▶ _Task objective_: The word "https" marks the lines to find; copy every such line from the data below.

[Supplied entries — start]

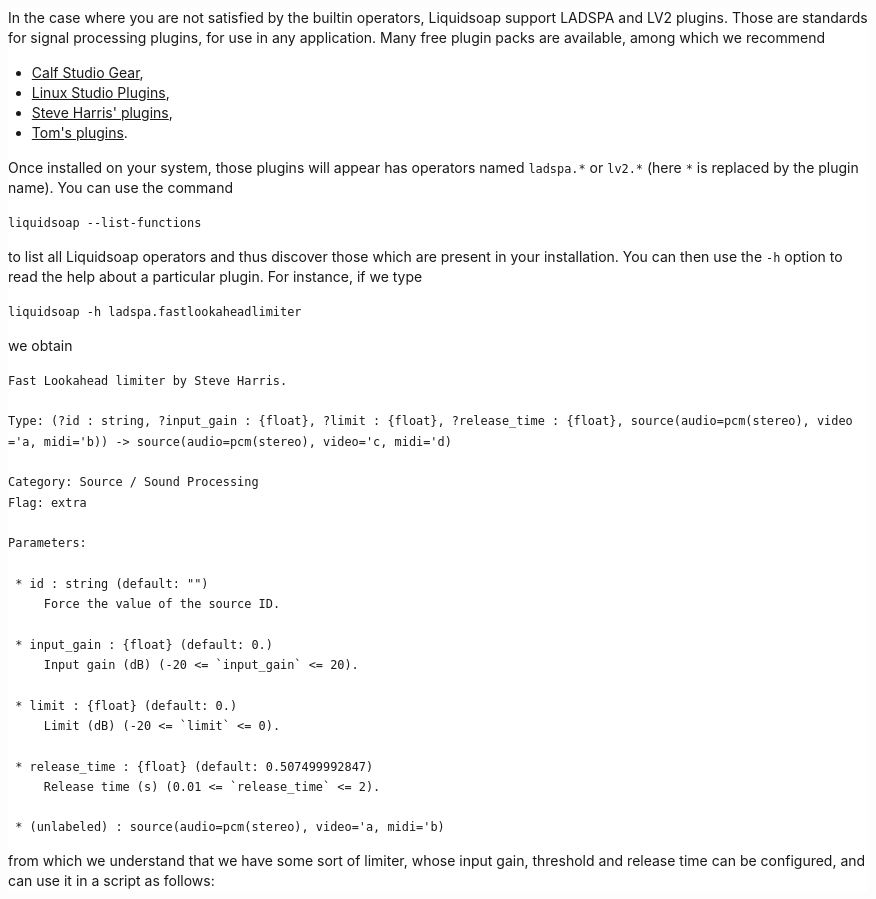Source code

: In the case where you are not satisfied by the builtin operators, Liquidsoap
support LADSPA and LV2 plugins. Those are standards for signal processing
plugins, for use in any application. Many free plugin packs are available, among
which we recommend

- [Calf Studio Gear](https://calf-studio-gear.org/),
- [Linux Studio Plugins](https://lsp-plug.in/),
- [Steve Harris' plugins](https://github.com/swh/ladspa),
- [Tom's plugins](https://tomscii.sig7.se/tap-plugins/ladspa.html).

Once installed on your system, those plugins will appear has operators named
`ladspa.*` or `lv2.*` (here `*` is replaced by the plugin name). You can use the
command

```
liquidsoap --list-functions
```

to list all Liquidsoap operators and thus discover those which are present in
your installation. You can then use the `-h` option to read the help about a
particular plugin. For instance, if we type

```
liquidsoap -h ladspa.fastlookaheadlimiter
```

we obtain

```
Fast Lookahead limiter by Steve Harris.

Type: (?id : string, ?input_gain : {float}, ?limit : {float}, ?release_time : {float}, source(audio=pcm(stereo), video='a, midi='b)) -> source(audio=pcm(stereo), video='c, midi='d)

Category: Source / Sound Processing
Flag: extra

Parameters:

 * id : string (default: "")
     Force the value of the source ID.

 * input_gain : {float} (default: 0.)
     Input gain (dB) (-20 <= `input_gain` <= 20).

 * limit : {float} (default: 0.)
     Limit (dB) (-20 <= `limit` <= 0).

 * release_time : {float} (default: 0.507499992847)
     Release time (s) (0.01 <= `release_time` <= 2).

 * (unlabeled) : source(audio=pcm(stereo), video='a, midi='b)
```

from which we understand that we have some sort of limiter, whose input gain,
threshold and release time can be configured, and can use it in a script as
follows:
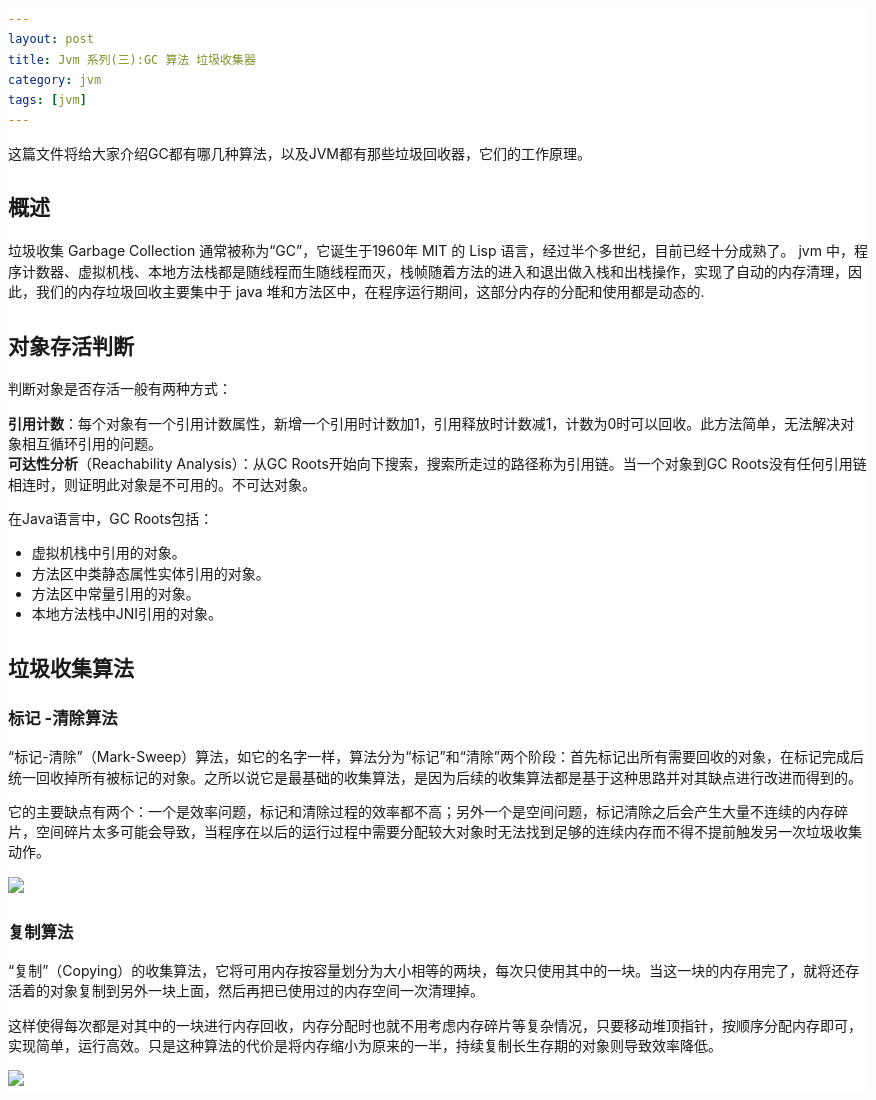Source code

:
 ```yaml
---
layout: post
title: Jvm 系列(三):GC 算法 垃圾收集器
category: jvm
tags: [jvm]
---
```


这篇文件将给大家介绍GC都有哪几种算法，以及JVM都有那些垃圾回收器，它们的工作原理。

## 概述

垃圾收集 Garbage Collection 通常被称为“GC”，它诞生于1960年 MIT 的 Lisp 语言，经过半个多世纪，目前已经十分成熟了。
jvm 中，程序计数器、虚拟机栈、本地方法栈都是随线程而生随线程而灭，栈帧随着方法的进入和退出做入栈和出栈操作，实现了自动的内存清理，因此，我们的内存垃圾回收主要集中于 java 堆和方法区中，在程序运行期间，这部分内存的分配和使用都是动态的.
 
## 对象存活判断

判断对象是否存活一般有两种方式：  

**引用计数**：每个对象有一个引用计数属性，新增一个引用时计数加1，引用释放时计数减1，计数为0时可以回收。此方法简单，无法解决对象相互循环引用的问题。   
**可达性分析**（Reachability Analysis）：从GC Roots开始向下搜索，搜索所走过的路径称为引用链。当一个对象到GC Roots没有任何引用链相连时，则证明此对象是不可用的。不可达对象。

在Java语言中，GC Roots包括：

- 虚拟机栈中引用的对象。  
- 方法区中类静态属性实体引用的对象。  
- 方法区中常量引用的对象。  
- 本地方法栈中JNI引用的对象。  
 
## 垃圾收集算法

### 标记 -清除算法

“标记-清除”（Mark-Sweep）算法，如它的名字一样，算法分为“标记”和“清除”两个阶段：首先标记出所有需要回收的对象，在标记完成后统一回收掉所有被标记的对象。之所以说它是最基础的收集算法，是因为后续的收集算法都是基于这种思路并对其缺点进行改进而得到的。

它的主要缺点有两个：一个是效率问题，标记和清除过程的效率都不高；另外一个是空间问题，标记清除之后会产生大量不连续的内存碎片，空间碎片太多可能会导致，当程序在以后的运行过程中需要分配较大对象时无法找到足够的连续内存而不得不提前触发另一次垃圾收集动作。

![](https://www.itmind.net/assets/images/2017/jvm/gc_garbage1.png)  


### 复制算法

“复制”（Copying）的收集算法，它将可用内存按容量划分为大小相等的两块，每次只使用其中的一块。当这一块的内存用完了，就将还存活着的对象复制到另外一块上面，然后再把已使用过的内存空间一次清理掉。

这样使得每次都是对其中的一块进行内存回收，内存分配时也就不用考虑内存碎片等复杂情况，只要移动堆顶指针，按顺序分配内存即可，实现简单，运行高效。只是这种算法的代价是将内存缩小为原来的一半，持续复制长生存期的对象则导致效率降低。

![](https://www.itmind.net/assets/images/2017/jvm/gc_garbage2.png)  
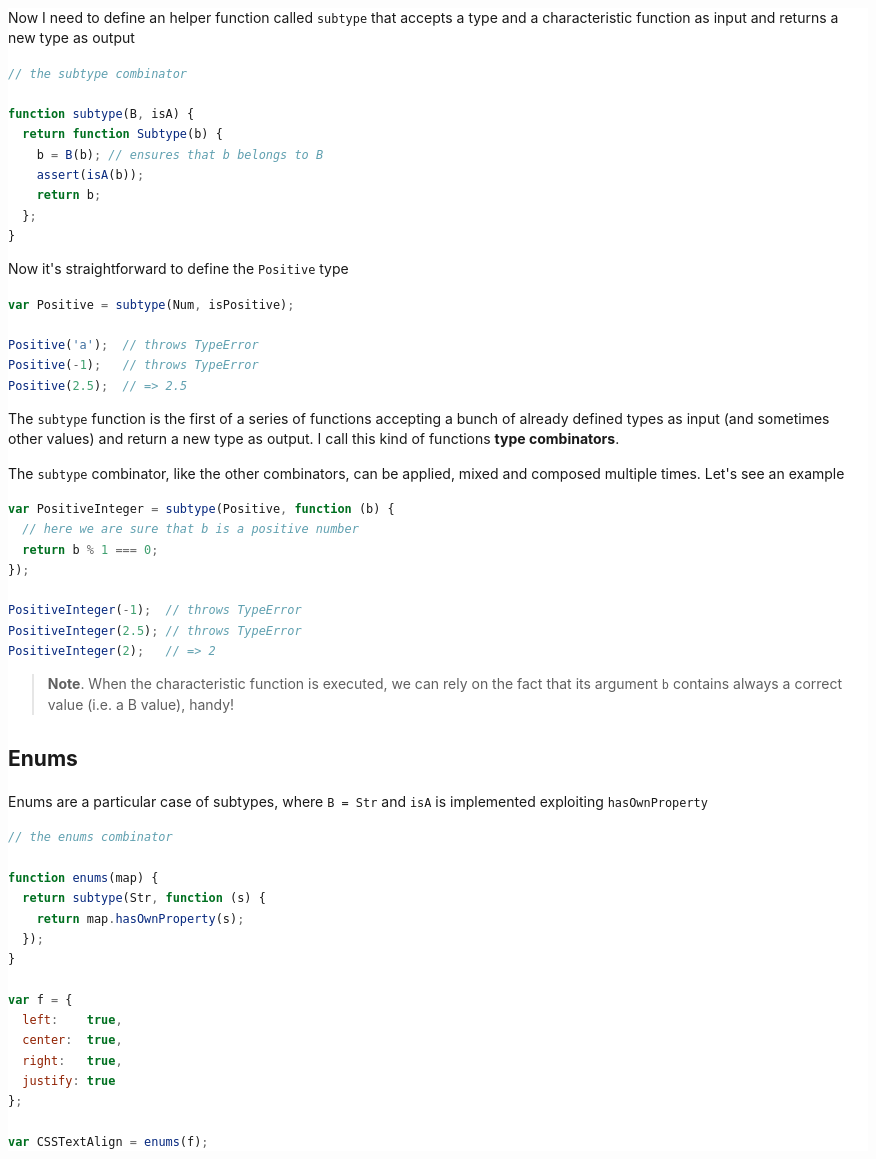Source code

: Now I need to define an helper function called `subtype` that accepts a type and a characteristic function as input and returns a new type as output

```js
// the subtype combinator

function subtype(B, isA) {
  return function Subtype(b) {
    b = B(b); // ensures that b belongs to B
    assert(isA(b));
    return b;
  };
}
```

Now it's straightforward to define the `Positive` type

```js
var Positive = subtype(Num, isPositive);

Positive('a');  // throws TypeError
Positive(-1);   // throws TypeError
Positive(2.5);  // => 2.5
```

The `subtype` function is the first of a series of functions accepting a bunch of already defined types as input (and sometimes other values) and return a new type as output. I call this kind of functions **type combinators**.

The `subtype` combinator, like the other combinators, can be applied, mixed and composed multiple times. Let's see an example

```js
var PositiveInteger = subtype(Positive, function (b) {
  // here we are sure that b is a positive number
  return b % 1 === 0;
});

PositiveInteger(-1);  // throws TypeError
PositiveInteger(2.5); // throws TypeError
PositiveInteger(2);   // => 2
```

> **Note**. When the characteristic function is executed, we can rely on the fact that its argument `b` contains always a correct value (i.e. a B value), handy!

## Enums

Enums are a particular case of subtypes, where `B = Str` and `isA` is implemented exploiting `hasOwnProperty`

```js
// the enums combinator

function enums(map) {
  return subtype(Str, function (s) {
    return map.hasOwnProperty(s);
  });
}

var f = {
  left:    true,
  center:  true,
  right:   true,
  justify: true
};

var CSSTextAlign = enums(f);
```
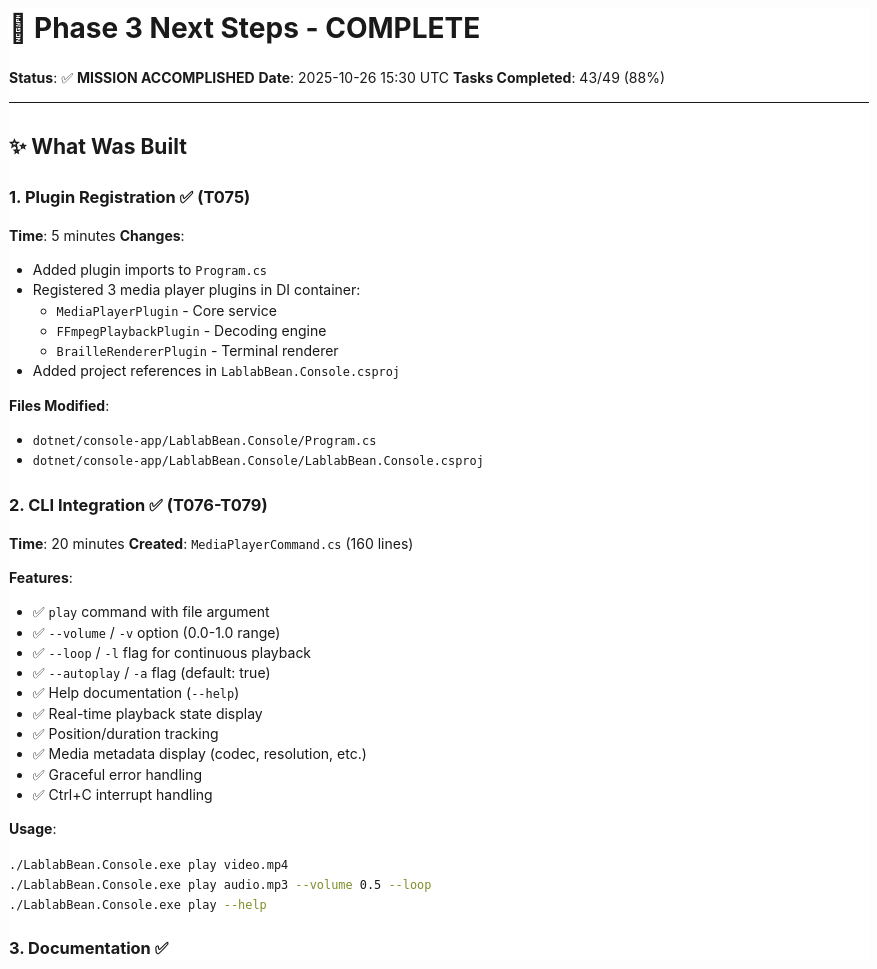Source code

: # 🎊 Phase 3 Next Steps - COMPLETE

**Status**: ✅ **MISSION ACCOMPLISHED**
**Date**: 2025-10-26 15:30 UTC
**Tasks Completed**: 43/49 (88%)

---

## ✨ What Was Built

### 1. Plugin Registration ✅ (T075)

**Time**: 5 minutes
**Changes**:

- Added plugin imports to `Program.cs`
- Registered 3 media player plugins in DI container:
  - `MediaPlayerPlugin` - Core service
  - `FFmpegPlaybackPlugin` - Decoding engine
  - `BrailleRendererPlugin` - Terminal renderer
- Added project references in `LablabBean.Console.csproj`

**Files Modified**:

- `dotnet/console-app/LablabBean.Console/Program.cs`
- `dotnet/console-app/LablabBean.Console/LablabBean.Console.csproj`

### 2. CLI Integration ✅ (T076-T079)

**Time**: 20 minutes
**Created**: `MediaPlayerCommand.cs` (160 lines)

**Features**:

- ✅ `play` command with file argument
- ✅ `--volume` / `-v` option (0.0-1.0 range)
- ✅ `--loop` / `-l` flag for continuous playback
- ✅ `--autoplay` / `-a` flag (default: true)
- ✅ Help documentation (`--help`)
- ✅ Real-time playback state display
- ✅ Position/duration tracking
- ✅ Media metadata display (codec, resolution, etc.)
- ✅ Graceful error handling
- ✅ Ctrl+C interrupt handling

**Usage**:

```bash
./LablabBean.Console.exe play video.mp4
./LablabBean.Console.exe play audio.mp3 --volume 0.5 --loop
./LablabBean.Console.exe play --help
```

### 3. Documentation ✅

[Supplied entries — finish]

▶ _Answer to this exercise_:
- [Calf Studio Gear](https://calf-studio-gear.org/),
- [Linux Studio Plugins](https://lsp-plug.in/),
- [Steve Harris' plugins](https://github.com/swh/ladspa),
- [Tom's plugins](https://tomscii.sig7.se/tap-plugins/ladspa.html).
![](https://www.itmind.net/assets/images/2017/jvm/gc_garbage1.png)  
![](https://www.itmind.net/assets/images/2017/jvm/gc_garbage2.png)  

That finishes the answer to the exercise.